False-negative findings on mpMRI scans of men with clinically significant prostate cancer


Some people aren’t going to be happy about the following data, but they come from one of the most sophisticated prostate cancer imaging centers in the world … and they make it very clear indeed that multiparametric MRI scanning (mpMRI) is less than perfect in identification of risk for prostate cancer.

The paper by Borofsky et al. comes from researchers involved with three groups at the Clinical Center of the National Cancer Institute in Bethesda, Maryland, and with the full participation of Dr.
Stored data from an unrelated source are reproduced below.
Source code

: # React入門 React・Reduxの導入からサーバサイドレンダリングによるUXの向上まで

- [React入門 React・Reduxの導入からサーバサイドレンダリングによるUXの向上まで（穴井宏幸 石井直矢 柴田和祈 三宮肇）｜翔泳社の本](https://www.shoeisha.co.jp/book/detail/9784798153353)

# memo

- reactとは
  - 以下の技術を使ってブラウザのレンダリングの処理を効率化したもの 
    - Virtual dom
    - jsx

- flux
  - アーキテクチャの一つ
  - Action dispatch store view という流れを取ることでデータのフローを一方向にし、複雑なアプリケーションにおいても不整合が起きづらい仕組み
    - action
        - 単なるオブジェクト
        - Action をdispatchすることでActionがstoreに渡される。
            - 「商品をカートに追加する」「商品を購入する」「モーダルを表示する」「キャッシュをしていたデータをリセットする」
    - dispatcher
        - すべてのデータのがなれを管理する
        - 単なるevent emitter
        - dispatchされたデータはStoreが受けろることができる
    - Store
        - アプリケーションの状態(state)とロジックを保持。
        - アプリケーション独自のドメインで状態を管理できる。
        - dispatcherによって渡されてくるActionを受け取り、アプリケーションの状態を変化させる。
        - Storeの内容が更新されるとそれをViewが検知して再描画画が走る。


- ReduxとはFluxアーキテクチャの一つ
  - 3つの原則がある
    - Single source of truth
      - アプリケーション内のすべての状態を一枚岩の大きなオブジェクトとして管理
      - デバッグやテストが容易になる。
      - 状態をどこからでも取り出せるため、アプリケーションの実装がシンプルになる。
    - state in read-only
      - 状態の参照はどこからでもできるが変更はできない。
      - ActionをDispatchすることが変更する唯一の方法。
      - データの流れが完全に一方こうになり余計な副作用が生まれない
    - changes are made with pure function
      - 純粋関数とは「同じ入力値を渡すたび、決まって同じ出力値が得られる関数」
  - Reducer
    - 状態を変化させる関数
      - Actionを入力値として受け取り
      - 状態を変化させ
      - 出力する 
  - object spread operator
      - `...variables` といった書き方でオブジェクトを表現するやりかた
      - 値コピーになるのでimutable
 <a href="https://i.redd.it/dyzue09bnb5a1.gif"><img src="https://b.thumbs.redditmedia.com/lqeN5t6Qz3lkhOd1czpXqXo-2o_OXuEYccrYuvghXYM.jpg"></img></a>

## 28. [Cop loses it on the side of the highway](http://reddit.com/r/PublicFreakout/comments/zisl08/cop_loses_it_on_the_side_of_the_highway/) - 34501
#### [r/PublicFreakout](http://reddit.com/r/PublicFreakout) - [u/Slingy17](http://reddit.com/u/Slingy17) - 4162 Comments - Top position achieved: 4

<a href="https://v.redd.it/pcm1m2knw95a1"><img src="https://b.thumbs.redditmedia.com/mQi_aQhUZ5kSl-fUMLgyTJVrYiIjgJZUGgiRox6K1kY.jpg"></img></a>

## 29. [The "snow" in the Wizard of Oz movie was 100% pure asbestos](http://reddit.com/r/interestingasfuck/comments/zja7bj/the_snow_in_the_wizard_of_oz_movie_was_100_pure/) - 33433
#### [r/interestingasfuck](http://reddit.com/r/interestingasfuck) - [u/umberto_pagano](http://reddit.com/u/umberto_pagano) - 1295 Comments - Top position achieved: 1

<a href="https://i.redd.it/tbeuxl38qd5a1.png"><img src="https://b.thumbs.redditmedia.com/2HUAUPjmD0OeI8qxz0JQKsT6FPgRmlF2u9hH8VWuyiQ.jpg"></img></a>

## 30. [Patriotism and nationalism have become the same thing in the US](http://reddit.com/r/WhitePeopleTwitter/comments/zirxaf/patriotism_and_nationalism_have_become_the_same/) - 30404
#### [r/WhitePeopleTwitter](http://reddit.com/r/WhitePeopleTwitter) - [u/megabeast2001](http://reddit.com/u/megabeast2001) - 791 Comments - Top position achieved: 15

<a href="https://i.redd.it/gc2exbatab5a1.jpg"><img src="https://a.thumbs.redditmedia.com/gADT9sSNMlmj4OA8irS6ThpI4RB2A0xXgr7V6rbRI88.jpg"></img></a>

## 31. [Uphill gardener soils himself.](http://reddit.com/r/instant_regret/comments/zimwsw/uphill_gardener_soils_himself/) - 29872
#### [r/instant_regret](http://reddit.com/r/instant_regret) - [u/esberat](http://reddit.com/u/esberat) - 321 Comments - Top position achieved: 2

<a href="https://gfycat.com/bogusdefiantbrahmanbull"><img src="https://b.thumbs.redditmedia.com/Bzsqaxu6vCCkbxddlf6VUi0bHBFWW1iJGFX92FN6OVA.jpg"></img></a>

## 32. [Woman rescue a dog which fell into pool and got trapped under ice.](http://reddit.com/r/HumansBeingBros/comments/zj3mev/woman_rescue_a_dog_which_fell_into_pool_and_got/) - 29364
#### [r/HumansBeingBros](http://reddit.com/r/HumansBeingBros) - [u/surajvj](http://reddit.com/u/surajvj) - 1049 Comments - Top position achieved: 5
Choyke and his colleagues at the Molecular Imaging Program there.

The goal was to try to characterize clinically important prostate cancers that were not identified after mpMRI scans of 100 consecutive patients who all went on to have a radical prostatectomy.

  • 162 prostate cancer lesions were identified pathologically (by an experienced GU oncologist who knew nothing about the MRI results).
  • 80 of these lesions were considered to be clinically unimportant (< 5 mm, Gleason score 3 + 3)
  • 136/162 lesions (84 percent) were correctly identified on mpMRI (by experienced uroradiologists who knew nothing about the pathology results)
  • The sizes of 8/162 lesions (5 percent) were underestimated on mpMRI.
  • Of the 26/162 lesions (16 percent) not identified on mpMRI
    • 17 were Gleason 3 + 4 = 7
    • 1 was Gleason 4 + 3 = 7
    • 7 were Gleason 4 + 4 = 7
    • 1 was Gleason 4 + 5 = 9
  • Of the same 26 lesions not originally identified on mpMRI
    • 8 were retrospectively assigned a PI-RADS score of 1
    • 7 were retrospectively assigned a PI-RADS score of 2
    • 6 were retrospectively assigned a PI-RADS score of 3
    • 5 were retrospectively assigned a PI-RADS score of 4
  • On a per-patient basis, based on the information about the 100 consecutive patients
    • mpMRI detected clinically important prostate cancer in 99/100 patients (99 percent)
    • At least one clinically important lesion was missed in 26/100 patients (26 percent)
    • Prostate cancer lesion size was underestimated in 8/100 patients (8 percent)

Borofsky et al. conclude that:

Clinically important lesions can be missed or their size can be underestimated [on mpMRI]. Of missed lesions, 58 percent were not seen or were characterized as benign findings at second-look analysis. Recognition of the limitations of [mpMRI] is important, and new approaches to reduce this false-negative rate are needed.

However, this doesn’t mean that mpMRI isn’t valuable. It is. And more so in some patients than in others.

The point that Borofsky et al. are making is that mpMRI is not perfect. Even they missed all lesions in one patient entirely. Thus the exclusive use of mpMRI-guided biopsies are also not perfect. Men (and their doctors) who think they can do without a systematic biopsy as part of the diagnosis of prostate cancer are deluding themselves. Some patients will get missed by  by the use of only mpMRI-guided biopsy.

We are much better at accurately identifying most cases of clinically significant prostate cancer than we werer a decade ago … but we still have a ways to go before we can reliably claim to be able to accurately identify “all” prostate cancer lesions in “all” patients with clinically signifciant prostate cancer and then treat those patients appropriately.

2 Responses

  1. Thanks for sharing these important findings.

    The take-home message for me is that any individual imaging study might provide an incomplete description of a patient’s clinical status. However, by using the results of multiple scans spaced properly over time, it is possible to get a pretty good indication of how a patient’s tumor(s) are changing over time.

    Together with a careful analysis of corresponding changes in PSA kinetics, this makes it possible to practice evidence-based treatment for each person whereby hypotheses regarding presumed mechanisms responsible for cancer progression are tested scientifically by subjecting them to falsification. This is the promise of genomic, patient-centered medicine and it is coming closer to being realized as imaging technologies become more accurate and accessible.

  2. If I am reading this correctly, it says some but not all of the clinically significant prostate lesions were found in 99 out of 100 patients?